Over recent years, manufacturers have reported that about 95% of their foreign exchange needs were sourced from the parallel market, where the exchange rate was around N750 per dollar. This implies that the country spent approximately $2.9 billion (N2.39 trillion) on the importation of manufactured goods in the first quarter.

In contrast, the export component of total trade for manufactured goods in the first quarter was only N131 billion, indicating that over N2.3 trillion (94.7%) of total trade was imports. Low export returns have been attributed to non-remittance of proceeds by many exporters through banks, resulting in total exports of manufactured goods amounting to only $285 million compared to the $6.7 billion spent on imports during the same period.

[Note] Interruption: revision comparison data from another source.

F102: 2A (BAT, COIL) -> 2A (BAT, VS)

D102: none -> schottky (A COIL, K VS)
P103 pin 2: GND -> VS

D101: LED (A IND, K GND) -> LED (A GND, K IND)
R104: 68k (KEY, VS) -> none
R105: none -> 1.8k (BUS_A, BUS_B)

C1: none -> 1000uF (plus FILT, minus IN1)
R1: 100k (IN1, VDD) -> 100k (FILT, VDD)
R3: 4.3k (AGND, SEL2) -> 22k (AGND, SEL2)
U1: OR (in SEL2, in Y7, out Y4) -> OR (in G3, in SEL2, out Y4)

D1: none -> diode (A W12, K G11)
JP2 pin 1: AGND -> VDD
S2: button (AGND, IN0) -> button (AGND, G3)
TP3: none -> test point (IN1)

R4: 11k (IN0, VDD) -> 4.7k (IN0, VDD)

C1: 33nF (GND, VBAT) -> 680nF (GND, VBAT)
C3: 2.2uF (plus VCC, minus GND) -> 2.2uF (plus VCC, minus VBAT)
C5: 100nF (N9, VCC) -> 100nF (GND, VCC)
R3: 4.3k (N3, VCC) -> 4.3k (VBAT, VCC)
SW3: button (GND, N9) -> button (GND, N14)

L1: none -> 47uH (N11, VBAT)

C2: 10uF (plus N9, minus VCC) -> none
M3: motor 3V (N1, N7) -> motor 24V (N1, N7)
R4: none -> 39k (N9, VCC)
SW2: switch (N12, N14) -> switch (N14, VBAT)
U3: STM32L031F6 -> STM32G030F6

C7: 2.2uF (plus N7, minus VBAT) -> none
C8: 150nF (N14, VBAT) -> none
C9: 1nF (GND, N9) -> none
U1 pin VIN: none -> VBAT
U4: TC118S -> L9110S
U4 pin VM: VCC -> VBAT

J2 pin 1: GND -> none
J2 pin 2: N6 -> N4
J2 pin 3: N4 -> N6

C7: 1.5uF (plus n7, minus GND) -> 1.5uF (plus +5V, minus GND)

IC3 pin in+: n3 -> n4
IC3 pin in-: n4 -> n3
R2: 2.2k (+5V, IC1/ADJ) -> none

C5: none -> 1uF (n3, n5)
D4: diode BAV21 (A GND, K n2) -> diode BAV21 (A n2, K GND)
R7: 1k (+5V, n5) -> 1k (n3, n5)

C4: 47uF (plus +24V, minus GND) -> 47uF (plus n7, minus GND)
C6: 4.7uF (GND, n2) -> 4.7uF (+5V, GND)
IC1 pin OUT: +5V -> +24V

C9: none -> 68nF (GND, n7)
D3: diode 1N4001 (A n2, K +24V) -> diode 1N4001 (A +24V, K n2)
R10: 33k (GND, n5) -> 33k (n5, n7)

Further analysis showed that in the second quarter, the value of manufactured goods traded reached N3.2 trillion, with the export component accounting for 93% (N212 billion) of total trade, while imports were valued at N3 trillion. This implies that $3.8 billion was spent on imports of manufactured goods, while only $461 million was earned from exports of manufactured goods during the quarter.

In total, at least $6.7 billion was spent on imports of manufactured goods in the first half of the year, while only $746 million was earned through exports of manufactured goods. The major goods imported during this period included used vehicles with diesel or semi-diesel engines from the United States and the United Arab Emirates, machines for reception, conversion, and transmission of voice, images or data from China, and ‘Other medicament not elsewhere specified’ from India.

Manufacturers in Nigeria often struggle to compete with international counterparts due to high production costs, which ultimately drive up the prices of manufactured goods. The President of the Manufacturers Association of Nigeria, Francis Meshioye, called on the government to address these challenges and implement policies that stimulate manufacturing and boost exports.

Muda Yusuf, CEO of the Centre for the Promotion of Private Enterprise, highlighted the need to reduce over-reliance on imports, promote import substitution, and leverage the country’s competitive advantages to boost exports and repatriate more foreign exchange earnings.”